A medida que hablaba, una sonrisa lenta, cruel y genuinamente entusiasmada, se extendió por el rostro demacrado de Bellatrix. La idea de violar la seguridad de Hogwarts, el bastión de Dumbledore, la electrizó.
– ¡Inteligente, Draco! ¡Muy inteligente! – su risa, aguda y desquiciada, llenó la habitación vacía, haciendo eco en las paredes carcomidas. – ¡Al Señor Tenebroso le encantará! ¡Una puerta secreta directa al vientre del león! ¡Podremos desangrarlo desde dentro! – se acercó más, su aliento fétido llegando a Draco. – Se lo contaré inmediatamente. Si Él da su bendición… – sus ojos brillaron con anticipación sádica – … nos reuniremos para planear la… fiesta de bienvenida. – su risa estalló de nuevo, un sonido que helaba la sangre.
Harry Potter, invisible bajo su capa, había llegado justo para oír esa risa y las últimas palabras. Se había deslizado silenciosamente por los pasillos ruinosos, guiado por las voces, y ahora se encontraba junto a la puerta entreabierta de la habitación.
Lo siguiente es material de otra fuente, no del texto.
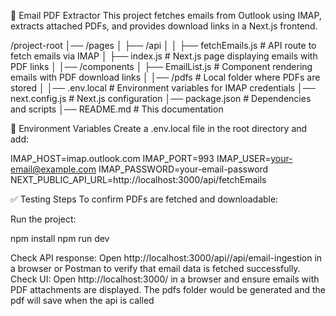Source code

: 📧 Email PDF Extractor
This project fetches emails from Outlook using IMAP, extracts attached PDFs, and provides download links in a Next.js frontend.

/project-root
│── /pages
│   ├── /api
│   │   ├── fetchEmails.js  # API route to fetch emails via IMAP
│   ├── index.js            # Next.js page displaying emails with PDF links
│
│── /components
│   ├── EmailList.js        # Component rendering emails with PDF download links
│
│── /pdfs                   # Local folder where PDFs are stored
│
│── .env.local              # Environment variables for IMAP credentials
│── next.config.js          # Next.js configuration
│── package.json            # Dependencies and scripts
│── README.md               # This documentation



🔧 Environment Variables
Create a .env.local file in the root directory and add:

IMAP_HOST=imap.outlook.com
IMAP_PORT=993
IMAP_USER=your-email@example.com
IMAP_PASSWORD=your-email-password
NEXT_PUBLIC_API_URL=http://localhost:3000/api/fetchEmails



✅ Testing Steps
To confirm PDFs are fetched and downloadable:

Run the project:

npm install
npm run dev


Check API response: Open http://localhost:3000/api//api/email-ingestion in a browser or Postman to verify that email data is fetched successfully.
Check UI: Open http://localhost:3000/ in a browser and ensure emails with PDF attachments are displayed.
The pdfs folder would be generated and the pdf will save when the api is called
El corazón le latía con tanta fuerza que temía que lo delatara. La voz de Bellatrix lo había paralizado, transportándolo de inmediato al Departamento de Misterios. ¡Está aquí! ¡Y Malfoy está con ella!
– El Señor Tenebroso estará orgulloso de ti, Draco – continuó Bellatrix, su tono burlón. – Mucho más de lo que jamás lo estuvo de tu… lamentable padre – la última palabra fue un escupitajo. Su risa, aún más estentórea y desquiciada, resonó en la habitación.
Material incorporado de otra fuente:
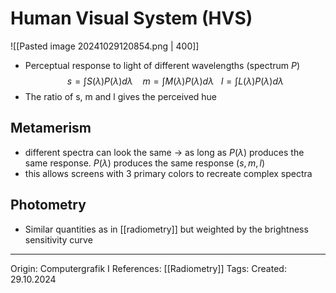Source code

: # Human Visual System (HVS)

![[Pasted image 20241029120854.png | 400]]
- Perceptual response to light of different wavelengths (spectrum $P$)
$$s = \int S(\lambda)P(\lambda)d\lambda \ \ \ \ m = \int M(\lambda)P(\lambda)d\lambda \ \ \ l = \int L(\lambda)P(\lambda)d\lambda$$
- The ratio of s, m and l gives the perceived hue

## Metamerism

- different spectra can look the same -> as long as $P(\lambda)$ produces the same response. $P(\lambda)$ produces the same response $(s,m,l)$
- this allows screens with 3 primary colors to recreate complex spectra
## Photometry

- Similar quantities as in [[radiometry]] but weighted by the brightness sensitivity curve

---

Origin: Computergrafik I
References: [[Radiometry]]
Tags: 
Created: 29.10.2024

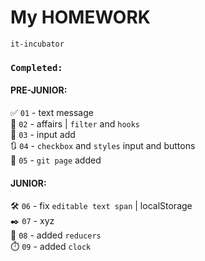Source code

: # My HOMEWORK    
`it-incubator`


### `Completed:` ###
#### PRE-JUNIOR:  
✅ `01` - text message  
📌 `02` - affairs | `filter` and `hooks`  
🔢 `03` - input add  
🔃 `04` - `checkbox` and `styles` input and buttons  
📝 `05` - `git page` added

#### JUNIOR:

🛠️ `06` - fix `editable text span` | localStorage  
✒️ `07` - xyz  
📝 `08` - added `reducers`  
⏱️ `09` - added `clock`  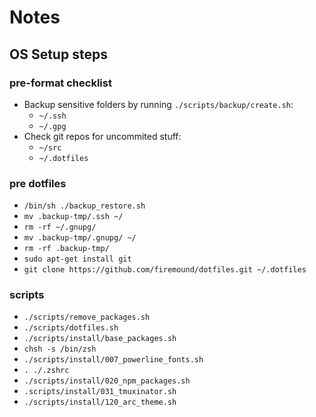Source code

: # Notes

## OS Setup steps

### pre-format checklist

- Backup sensitive folders by running `./scripts/backup/create.sh`:
  - `~/.ssh`
  - `~/.gpg`
- Check git repos for uncommited stuff:
  - `~/src`
  - `~/.dotfiles`

### pre dotfiles

  - `/bin/sh ./backup_restore.sh` 
  - `mv .backup-tmp/.ssh ~/`
  - `rm -rf ~/.gnupg/`
  - `mv .backup-tmp/.gnupg/ ~/`
  - `rm -rf .backup-tmp/`
  - `sudo apt-get install git`
  - `git clone https://github.com/firemound/dotfiles.git ~/.dotfiles`

### scripts

  - `./scripts/remove_packages.sh` 
  - `./scripts/dotfiles.sh` 
  - `./scripts/install/base_packages.sh` 
  - `chsh -s /bin/zsh`
  - `./scripts/install/007_powerline_fonts.sh` 
  - `. ./.zshrc`
  - `./scripts/install/020_npm_packages.sh` 
  - `.scripts/install/031_tmuxinator.sh` 
  - `./scripts/install/120_arc_theme.sh`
Antes de que Draco pudiera reaccionar, o Harry pudiera procesar completamente la implicación de esas palabras sobre Lucius, Bellatrix giró sobre sus talones. Un estallido de oscuridad absoluta, más densa que la noche, la envolvió por un instante. Cuando se disipó, solo quedaba el eco de su risa maníaca flotando en el aire enrarecido y el olor a podredumbre y magia oscura.
Harry, pegado a la pared fría bajo su capa, contuvo la respiración. Esperó, inmóvil, los oídos aguzados, mientras Draco permanecía en el centro de la habitación, visiblemente afectado por el insulto a su padre y la partida de su tía. Finalmente, con un hombro caído y un suspiro que Harry apenas oyó, Draco se dirigió hacia la salida.
Solo cuando los pasos de Malfoy se perdieron en la distancia, Harry se permitió respirar. El frío que sentía no era solo del edificio. Lo que había presenciado confirmaba sus peores temores con una claridad aterradora: Draco Malfoy era un mortífago. Había jurado lealtad a Voldemort. Y ahora, con la ayuda de Bellatrix, estaba tramando algo. La urgencia de advertir a Dumbledore, de encontrar a Ron y Hermione, era un grito en su mente. La partida había comenzado, y las apuestas eran mortales.